The ratio of `pH` of solution `(1)` containing 1 mole of` CH_(3)COONa` and 1 mole of `HCl` and solution `(II)` containing 1 mole of `CH_(3)COONa` and 1 mole of acetic acid in one litre is `:`

Case I. Calculation of pH of solution sontaining 1 mole of `CH_(3)CO ONa +1` mole of HCl per litre
`{:(,CH_(3)CO ON a ,+,HCl,rarr,CH_(3)CO OH,+,NaCl ),("Initial moles",1 "mole",,1 "mole",,0,,0),("Moles after reaction ",0,,0,,1,,1):}`
i.e., `[CH_(3)CO OH ] = 1 "mol" L^(-1)`
`{:(,CH_(3)CO OH ,hArr,CH_(3)CO O^(-),+,H^(+),,),("Initial conc.",C "mol" L^(-1),,,,,,),("After dissociation",C - C alpha,,C alpha,,C alpha ,,):}`
`:. [H^(+)]=C alpha . "But" alpha = sqrt((K_(a))/(C))`
`:. [H^(+)]=C sqrt((K_(a))/(C))=sqrt(K_(a)C)=sqrt(K_(a))=K_(a)^(1//2)` (`:' C = 1 "mol" L^(-1)`)
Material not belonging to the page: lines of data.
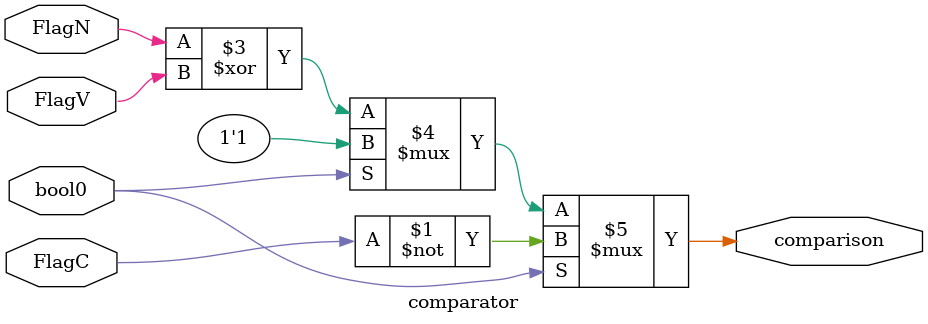
<source format=sv>
`timescale 1ns / 1ps


module comparator(
  input wire FlagN, FlagV, FlagC, bool0,
  output wire comparison
    );
    
    assign comparison = (bool0) ? ~FlagC : (~bool0) ? FlagN ^ FlagV : 1'b1;
    
endmodule

</source>
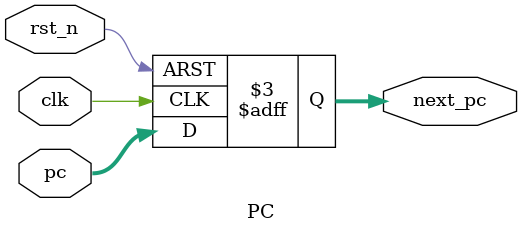
<source format=v>
module PC #(
    parameter PC_WIDTH = 32
)(
    input clk,
    input rst_n,
    input [PC_WIDTH-1:0] pc,
    output reg [PC_WIDTH-1:0] next_pc
);

always @(posedge clk or negedge rst_n) begin
    if(~rst_n) begin
        next_pc <= 32'b0;
    end
    else begin
        next_pc <= pc;
    end
end
endmodule
</source>
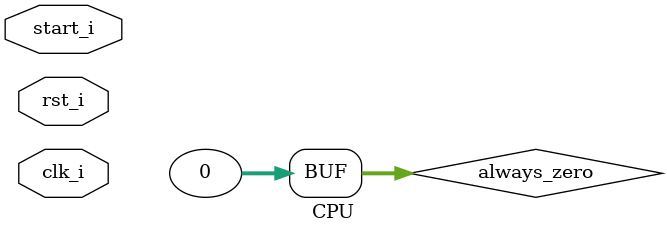
<source format=v>
module CPU
(
    clk_i, 
    rst_i,
    start_i
);

// Ports
input               clk_i;
input               rst_i;
input               start_i;

wire [31:0] IM_inst, IFID_inst, extended;
wire [31:0] Branch_addr;
wire        ctrl_RegDst;
wire        ctrl_ALUSrc;
wire        ctrl_RegWrite;
wire [1:0]  ctrl_ALUOp;
wire        ctrl_MemtoReg;
wire        ctrl_MemWrite;
wire        ctrl_Branch;
wire        ctrl_Jump;
wire        ctrl_ExtOp;
wire        harzard, flush;

wire [31:0] read_data1, read_data2;
wire [31:0] next_pc, now_pc, IFID_pc;
wire [4:0]  post_M5;
wire [31:0] post_M32;
wire [2:0]  ALU_ctrl;
wire [31:0] ALU_o;
wire        zero;
wire [31:0] always_zero;

assign always_zero = 0;

Adder Add_PC(
    .data1_in   (now_pc),
    .data2_in   (32'd4),
    .data_o     (next_pc)
);

Instruction_Memory Instruction_Memory(
    .addr_i     (now_pc), 
    .instr_o    (IM_inst)
);

Control Control(
    .Op_i       (IFID_inst[31:26]),
    .RegDst_o   (ctrl_RegDst),
    .ALUOp_o    (ctrl_ALUOp),
    .ALUSrc_o   (ctrl_ALUSrc),
    .MemWrite_o (ctrl_MemWrite),
    .RegWrite_o (ctrl_RegWrite),
    .MemtoReg_o (ctrl_MemtoReg),
    .Branch_o   (ctrl_Branch),
    .Jump_o     (ctrl_Jump),
    .ExtOp_o    (ctrl_ExtOp)
);

PC PC(
    .clk_i      (clk_i),
    .rst_i      (rst_i),
    .start_i    (start_i),
    .hazard_i   (harzard),
    .pc_i       (next_pc),
    .pc_o       (now_pc)
);

Sign_Extend Sign_Extend(
    .data_i     (IFID_inst[15:0]),
    .data_o     (extended)
);

Adder Add_Branch(
    .data1_in   ({extended[31:2], 2'b00}),
    .data2_in   (IFID_pc),
    .data_o     (Branch_addr)
);

MUX32 Mux_Harzard_Control(
    .data1_i    (),
    .data2_i    (always_zero),
    .select_i   (harzard),
    .data_o     ()
);


IF_ID IF_ID(
    .clk_i      (clk_i),
    .pc_i       (next_pc),
    .inst_i     (IM_inst),
    .harzard_i  (harzard),
    .flush_i    (flush),
    .pc_o       (IFID_pc),
    .inst_o     (IFID_inst)
);





Registers Registers(
    .clk_i      (clk_i),
    .RSaddr_i   (inst[25:21]),
    .RTaddr_i   (inst[20:16]),
    .RDaddr_i   (post_M5), 
    .RDdata_i   (ALU_o),
    .RegWrite_i (ctrl_RegWrite), 
    .RSdata_o   (read_data1), 
    .RTdata_o   (read_data2) 
);

MUX5 MUX_RegDst(
    .data1_i    (inst[20:16]),
    .data2_i    (inst[15:11]),
    .select_i   (ctrl_RegDst),
    .data_o     (post_M5)
);

MUX32 MUX_ALUSrc(
    .data1_i    (read_data2),
    .data2_i    (extended),
    .select_i   (ctrl_ALUSrc),
    .data_o     (post_M32)
);


  

ALU ALU(
    .data1_i    (read_data1),
    .data2_i    (post_M32),
    .ALUCtrl_i  (ALU_ctrl),
    .data_o     (ALU_o),
    .Zero_o     (zero)
);

ALU_Control ALU_Control(
    .funct_i    (inst[5:0]),
    .ALUOp_i    (ctrl_ALUOp),
    .ALUCtrl_o  (ALU_ctrl)
);

endmodule


</source>
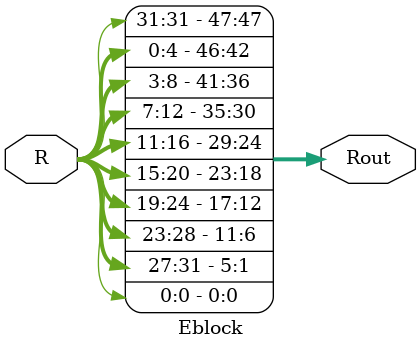
<source format=v>
module Eblock(
    input [0:31] R,
    output [0:47] Rout
    );
assign Rout = {R[31], R[0], R[1], R[2], R[3], R[4], R[3], R[4], R[5], R[6], R[7], R[8], R[7], R[8], R[9], R[10], R[11], R[12], R[11], R[12], R[13], R[14], R[15], R[16], R[15], R[16], R[17], R[18], R[19], R[20], R[19], R[20], R[21], R[22], R[23], R[24], R[23], R[24], R[25], R[26], R[27], R[28], R[27], R[28], R[29], R[30], R[31], R[0]};
endmodule
</source>
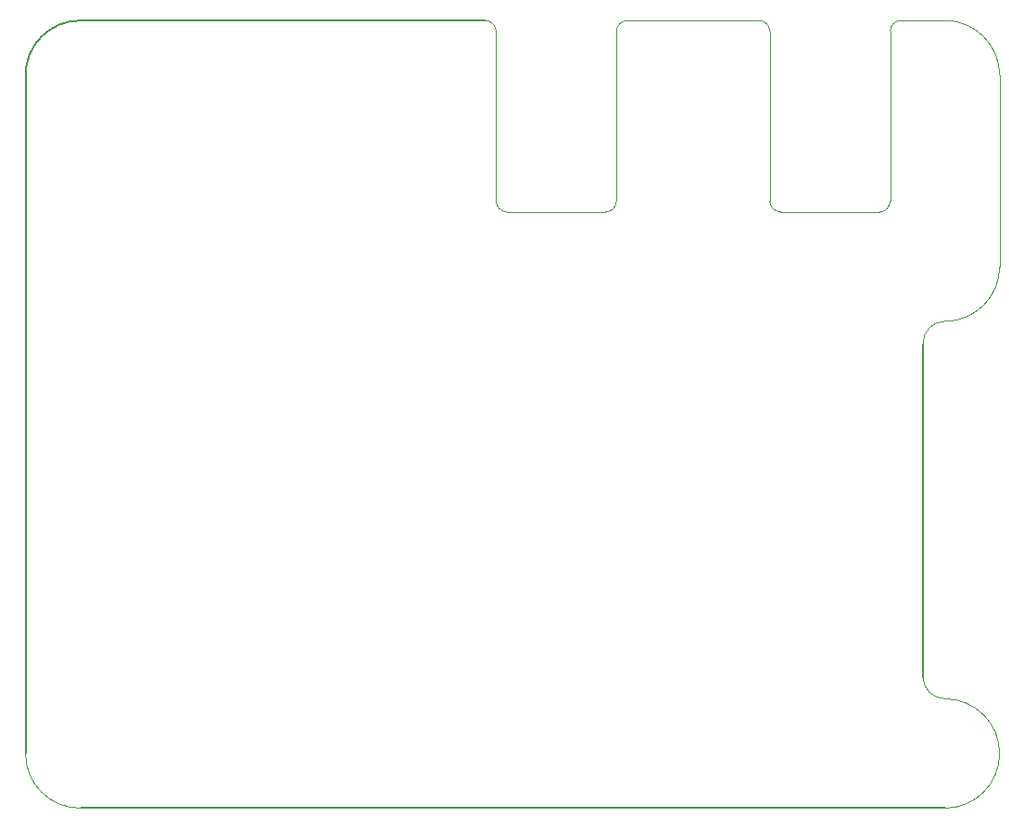
<source format=gko>
G04 #@! TF.GenerationSoftware,KiCad,Pcbnew,5.0.2-bee76a0~70~ubuntu16.04.1*
G04 #@! TF.CreationDate,2018-12-16T23:22:02+08:00*
G04 #@! TF.ProjectId,AgriESC,41677269-4553-4432-9e6b-696361645f70,rev?*
G04 #@! TF.SameCoordinates,Original*
G04 #@! TF.FileFunction,Profile,NP*
%FSLAX46Y46*%
G04 Gerber Fmt 4.6, Leading zero omitted, Abs format (unit mm)*
G04 Created by KiCad (PCBNEW 5.0.2-bee76a0~70~ubuntu16.04.1) date Sun 16 Dec 2018 23:22:02 AWST*
%MOMM*%
%LPD*%
G01*
G04 APERTURE LIST*
%ADD10C,0.100000*%
%ADD11C,0.200000*%
G04 APERTURE END LIST*
D10*
X153000000Y-65000000D02*
G75*
G02X154000000Y-66000000I0J-1000000D01*
G01*
X155000000Y-82500000D02*
G75*
G02X154000000Y-81500000I0J1000000D01*
G01*
X165000000Y-81500000D02*
G75*
G02X164000000Y-82500000I-1000000J0D01*
G01*
X165000000Y-66000000D02*
G75*
G02X166000000Y-65000000I1000000J0D01*
G01*
X178000000Y-65000000D02*
G75*
G02X179000000Y-66000000I0J-1000000D01*
G01*
X180000000Y-82500000D02*
G75*
G02X179000000Y-81500000I0J1000000D01*
G01*
X190000000Y-81500000D02*
G75*
G02X189000000Y-82500000I-1000000J0D01*
G01*
X190000000Y-66000000D02*
G75*
G02X191000000Y-65000000I1000000J0D01*
G01*
X193000000Y-94500000D02*
G75*
G02X195000000Y-92500000I2000000J0D01*
G01*
X200000000Y-87500000D02*
G75*
G02X195000000Y-92500000I-5000000J0D01*
G01*
X200000000Y-70000000D02*
X200000000Y-87500000D01*
X195000000Y-65000000D02*
G75*
G02X200000000Y-70000000I0J-5000000D01*
G01*
X195000000Y-127000000D02*
G75*
G02X193000000Y-125000000I0J2000000D01*
G01*
X195000000Y-127000000D02*
G75*
G02X195000000Y-137000000I0J-5000000D01*
G01*
X116000000Y-137000000D02*
G75*
G02X111000000Y-132000000I0J5000000D01*
G01*
D11*
X111000000Y-70000000D02*
G75*
G02X116000000Y-65000000I5000000J0D01*
G01*
D10*
X164000000Y-82500000D02*
X155000000Y-82500000D01*
X191000000Y-65000000D02*
X195000000Y-65000000D01*
X166000000Y-65000000D02*
X178000000Y-65000000D01*
X190000000Y-81500000D02*
X190000000Y-66000000D01*
X180000000Y-82500000D02*
X189000000Y-82500000D01*
X179000000Y-66000000D02*
X179000000Y-81500000D01*
X154000000Y-81500000D02*
X154000000Y-66000000D01*
X165000000Y-66000000D02*
X165000000Y-81500000D01*
D11*
X111000000Y-132000000D02*
X111000000Y-70000000D01*
X195000000Y-137000000D02*
X116000000Y-137000000D01*
X193000000Y-94500000D02*
X193000000Y-125000000D01*
X116000000Y-65000000D02*
X153000000Y-65000000D01*
M02*

</source>
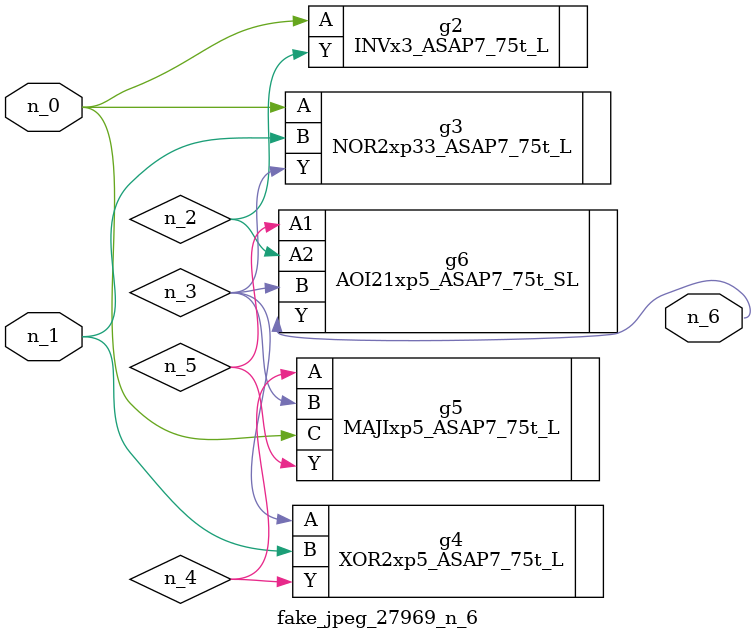
<source format=v>
module fake_jpeg_27969_n_6 (n_0, n_1, n_6);

input n_0;
input n_1;

output n_6;

wire n_3;
wire n_2;
wire n_4;
wire n_5;

INVx3_ASAP7_75t_L g2 ( 
.A(n_0),
.Y(n_2)
);

NOR2xp33_ASAP7_75t_L g3 ( 
.A(n_0),
.B(n_1),
.Y(n_3)
);

XOR2xp5_ASAP7_75t_L g4 ( 
.A(n_3),
.B(n_1),
.Y(n_4)
);

MAJIxp5_ASAP7_75t_L g5 ( 
.A(n_4),
.B(n_3),
.C(n_0),
.Y(n_5)
);

AOI21xp5_ASAP7_75t_SL g6 ( 
.A1(n_5),
.A2(n_2),
.B(n_3),
.Y(n_6)
);


endmodule
</source>
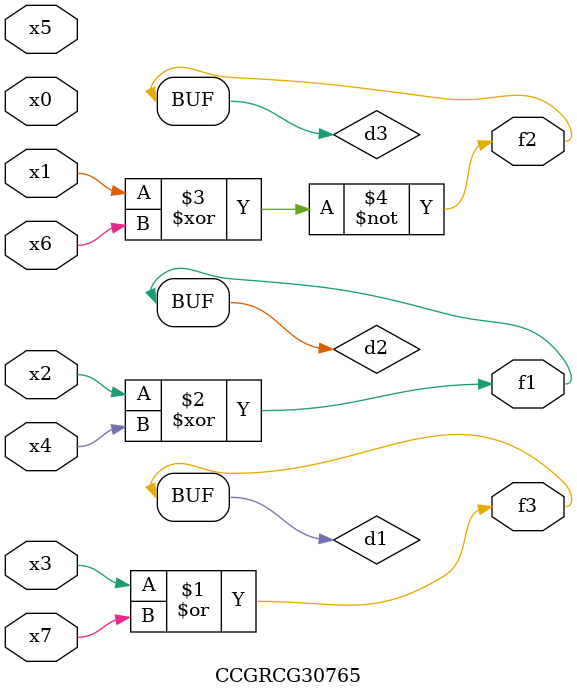
<source format=v>
module CCGRCG30765(
	input x0, x1, x2, x3, x4, x5, x6, x7,
	output f1, f2, f3
);

	wire d1, d2, d3;

	or (d1, x3, x7);
	xor (d2, x2, x4);
	xnor (d3, x1, x6);
	assign f1 = d2;
	assign f2 = d3;
	assign f3 = d1;
endmodule

</source>
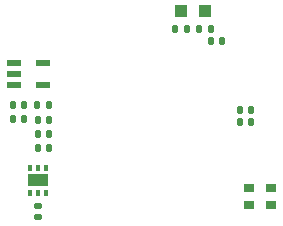
<source format=gbs>
%TF.GenerationSoftware,KiCad,Pcbnew,7.0.2*%
%TF.CreationDate,2023-07-30T22:12:35-04:00*%
%TF.ProjectId,CameraBoard,43616d65-7261-4426-9f61-72642e6b6963,rev?*%
%TF.SameCoordinates,Original*%
%TF.FileFunction,Soldermask,Bot*%
%TF.FilePolarity,Negative*%
%FSLAX46Y46*%
G04 Gerber Fmt 4.6, Leading zero omitted, Abs format (unit mm)*
G04 Created by KiCad (PCBNEW 7.0.2) date 2023-07-30 22:12:35*
%MOMM*%
%LPD*%
G01*
G04 APERTURE LIST*
G04 Aperture macros list*
%AMRoundRect*
0 Rectangle with rounded corners*
0 $1 Rounding radius*
0 $2 $3 $4 $5 $6 $7 $8 $9 X,Y pos of 4 corners*
0 Add a 4 corners polygon primitive as box body*
4,1,4,$2,$3,$4,$5,$6,$7,$8,$9,$2,$3,0*
0 Add four circle primitives for the rounded corners*
1,1,$1+$1,$2,$3*
1,1,$1+$1,$4,$5*
1,1,$1+$1,$6,$7*
1,1,$1+$1,$8,$9*
0 Add four rect primitives between the rounded corners*
20,1,$1+$1,$2,$3,$4,$5,0*
20,1,$1+$1,$4,$5,$6,$7,0*
20,1,$1+$1,$6,$7,$8,$9,0*
20,1,$1+$1,$8,$9,$2,$3,0*%
G04 Aperture macros list end*
%ADD10R,1.000000X1.000000*%
%ADD11RoundRect,0.135000X0.135000X0.185000X-0.135000X0.185000X-0.135000X-0.185000X0.135000X-0.185000X0*%
%ADD12RoundRect,0.140000X-0.140000X-0.170000X0.140000X-0.170000X0.140000X0.170000X-0.140000X0.170000X0*%
%ADD13R,0.350000X0.600000*%
%ADD14R,1.700000X1.100000*%
%ADD15R,0.900000X0.800000*%
%ADD16RoundRect,0.140000X0.140000X0.170000X-0.140000X0.170000X-0.140000X-0.170000X0.140000X-0.170000X0*%
%ADD17R,1.200000X0.600000*%
%ADD18RoundRect,0.135000X-0.135000X-0.185000X0.135000X-0.185000X0.135000X0.185000X-0.135000X0.185000X0*%
%ADD19RoundRect,0.140000X-0.170000X0.140000X-0.170000X-0.140000X0.170000X-0.140000X0.170000X0.140000X0*%
G04 APERTURE END LIST*
D10*
X48600000Y-90300000D03*
D11*
X51120000Y-91800000D03*
X50100000Y-91800000D03*
D12*
X36470000Y-99490000D03*
X37430000Y-99490000D03*
D13*
X35850000Y-103590000D03*
X36500000Y-103590000D03*
X37150000Y-103590000D03*
X37150000Y-105690000D03*
X36500000Y-105690000D03*
X35850000Y-105690000D03*
D14*
X36500000Y-104640000D03*
D12*
X53590000Y-98680000D03*
X54550000Y-98680000D03*
X34382340Y-98233510D03*
X35342340Y-98233510D03*
D15*
X56250000Y-106700000D03*
X54400000Y-106700000D03*
X54400000Y-105250000D03*
X56250000Y-105250000D03*
D12*
X53600000Y-99700000D03*
X54560000Y-99700000D03*
X36470000Y-101890000D03*
X37430000Y-101890000D03*
D10*
X50600000Y-90300000D03*
D16*
X52080000Y-92800000D03*
X51120000Y-92800000D03*
D17*
X34450000Y-96590000D03*
X34450000Y-95640000D03*
X34450000Y-94690000D03*
X36950000Y-94690000D03*
X36950000Y-96590000D03*
D18*
X48090000Y-91800000D03*
X49110000Y-91800000D03*
D12*
X36450000Y-98290000D03*
X37410000Y-98290000D03*
X34362340Y-99433510D03*
X35322340Y-99433510D03*
D19*
X36500000Y-106800000D03*
X36500000Y-107760000D03*
D12*
X36470000Y-100690000D03*
X37430000Y-100690000D03*
M02*

</source>
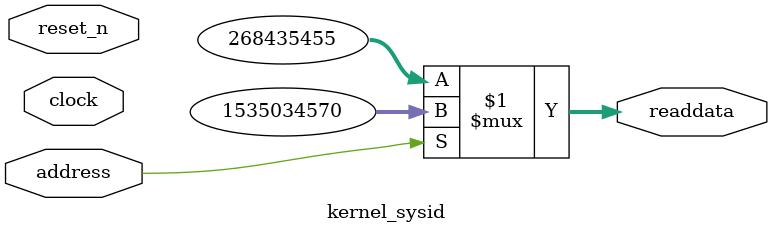
<source format=v>

`timescale 1ns / 1ps
// synthesis translate_on

// turn off superfluous verilog processor warnings 
// altera message_level Level1 
// altera message_off 10034 10035 10036 10037 10230 10240 10030 

module kernel_sysid (
               // inputs:
                address,
                clock,
                reset_n,

               // outputs:
                readdata
             )
;

  output  [ 31: 0] readdata;
  input            address;
  input            clock;
  input            reset_n;

  wire    [ 31: 0] readdata;
  //control_slave, which is an e_avalon_slave
  assign readdata = address ? 1535034570 : 268435455;

endmodule




</source>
`:. - log [H^(+)]= - (1)/(2) log K_(a), i.e., (pH)_(1) = - (1)/(2) log K_(a) " " ...(i)`
Case II. Calculation of pH of solution containing 1 mole of `CH_(3)CO ONa + 1 ` mole of `CH_(3)CO OH` per litre
Applying Henderson equation, `(pH)_(2)=pK_(a) + log .(["Salt"])/(["Acid"]) = pK_(a) = - log K_(a) `...(ii)
[[Salt]=[Acid]=1 mol `L^(-1)`]
From equations (i) and (ii), `(pH)_(1)//(pH)_(2)=1//2`.